EXPLORE THE MATERIAL
#1 In the SCANA Corporation officer's certification, render this sentence in Spanish: "I have reviewed this annual report on Form 10-K, as amended, of SCANA Corporation;"
#2 According to the SCANA Corporation officer's certification, which Exchange Act rules define internal control over financial reporting?
#3 Carry on the SCANA Corporation officer's certification from its final line, supplying the text of item (d) and any numbered paragraphs that would follow.

PAGE EXTRACT
= = = = =
I, Kevin B. Marsh, certify that:

1.
I have reviewed this annual report on Form 10-K, as amended, of SCANA Corporation;

2.
Based on my knowledge, this report does not contain any untrue statement of a material fact or omit to state a material fact necessary to make the statements made, in light of the circumstances under which such statements were made, not misleading with respect to the period covered by this report;

3.
Based on my knowledge, the financial statements, and other financial information included in this report, fairly present in all material respects the financial condition, results of operations and cash flows of the registrant as of, and for, the periods presented in this report;

4.
The registrant's other certifying officer and I are responsible for establishing and maintaining disclosure controls and procedures (as defined in Exchange Act Rules 13a-15(e) and 15d-15(e)) and internal control over financial reporting (as defined in Exchange Act Rules 13a-15(f) and 15d-15(f)) for the registrant and have:

(a)
Designed such disclosure controls and procedures, or caused such disclosure controls and procedures to be designed under our supervision, to ensure that material information relating to the registrant, including its consolidated subsidiaries, is made known to us by others within those entities, particularly during the period in which this report is being prepared;

(b)
Designed such internal control over financial reporting, or caused such internal control over financial reporting to be designed under our supervision, to provide reasonable assurance regarding the reliability of financial reporting and the preparation of financial statements for external purposes in accordance with generally accepted accounting principles;

(c)
Evaluated the effectiveness of the registrant's disclosure controls and procedures and presented in this report our conclusions about the effectiveness of the disclosure controls and procedures, as of the end of the period covered by this report based on such evaluation; and

(d)
= = = = =
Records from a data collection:
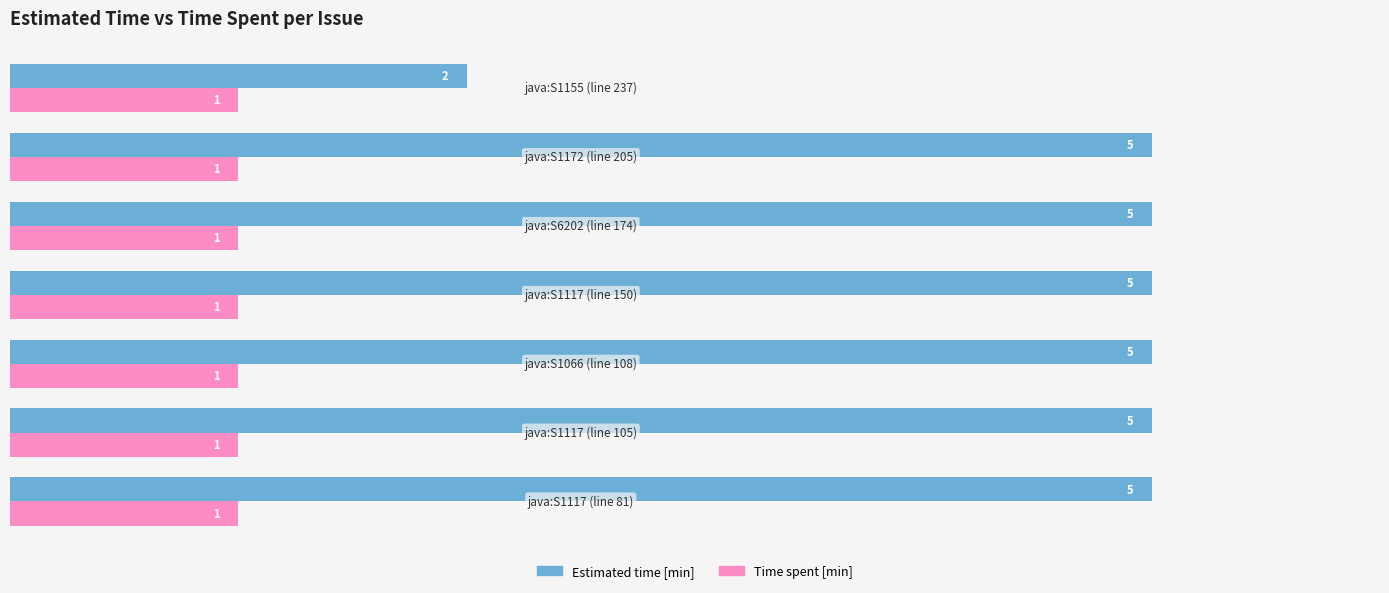

What is the sum of all Time spent [min] values?

7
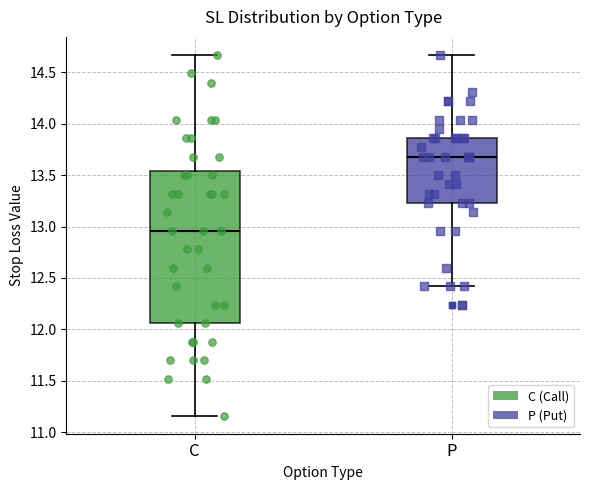

Reading left to right, transcribe this box plot: for each box, give where its median line is, the range the box spans, and where its two whiskers end, as read against the y-axis. The values are not printed on the chart, so give them approximately, as read against the axis.

C: median 12.95, box 12.05 to 13.55, whiskers 11.15 to 14.65
P: median 13.70, box 13.25 to 13.85, whiskers 12.40 to 14.65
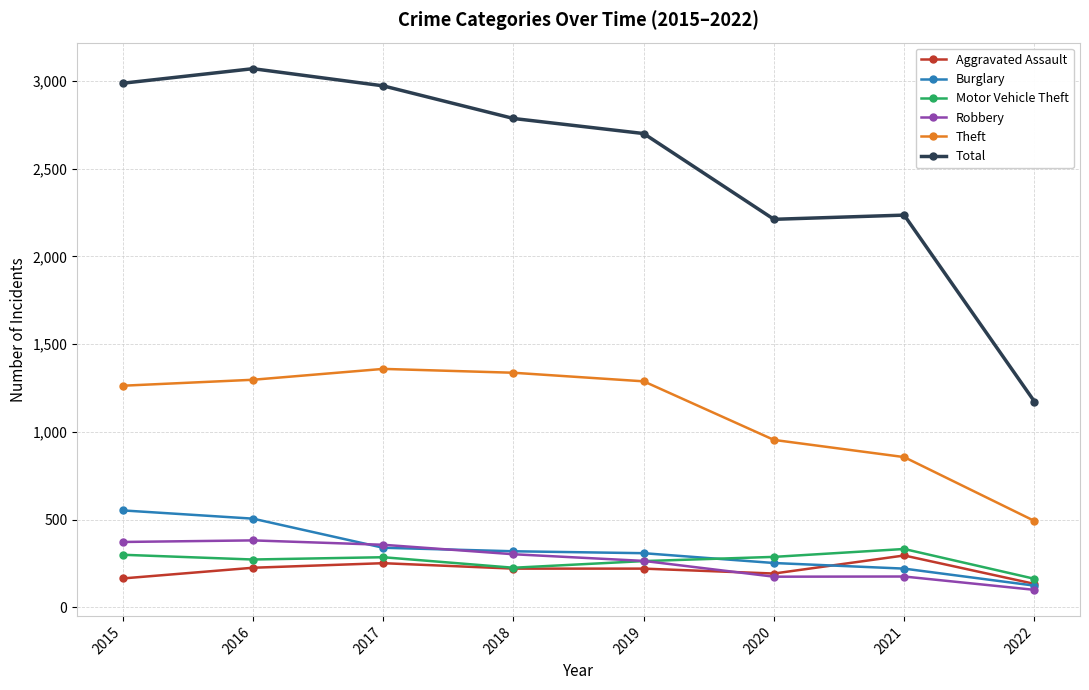

What is the difference between the maximum and minimum values in the Theft series?

867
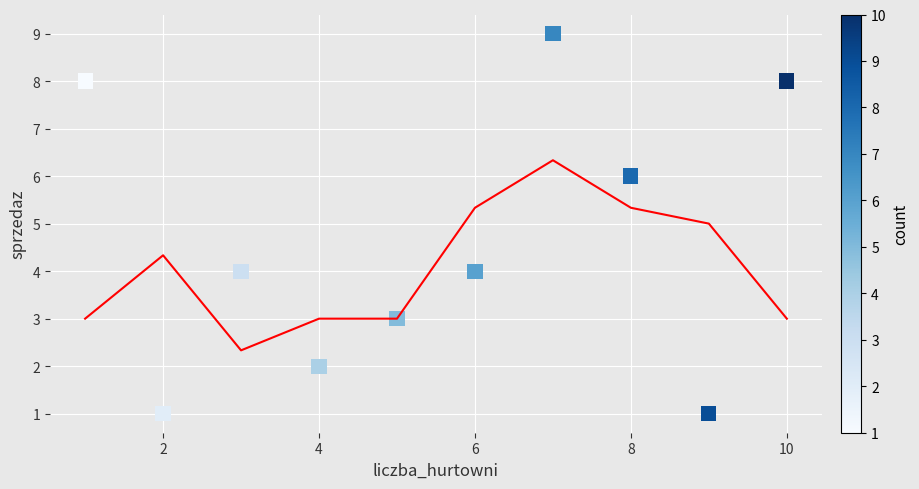

What is the range of Y values (max minus min)?

8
= = = = =
EXERCISE RESULTS
#1 He revisado este informe anual en el Formulario 10-K, en su versión modificada, de SCANA Corporation;

#2 Exchange Act Rules 13a-15(f) and 15d-15(f).

#3
Disclosed in this report any change in the registrant's internal control over financial reporting that occurred during the registrant's most recent fiscal quarter (the registrant's fourth fiscal quarter in the case of an annual report) that has materially affected, or is reasonably likely to materially affect, the registrant's internal control over financial reporting; and

5.
The registrant's other certifying officer and I have disclosed, based on our most recent evaluation of internal control over financial reporting, to the registrant's auditors and the audit committee of the registrant's board of directors (or persons performing the equivalent functions):

(a)
All significant deficiencies and material weaknesses in the design or operation of internal control over financial reporting which are reasonably likely to adversely affect the registrant's ability to record, process, summarize and report financial information; and

(b)
Any fraud, whether or not material, that involves management or other employees who have a significant role in the registrant's internal control over financial reporting.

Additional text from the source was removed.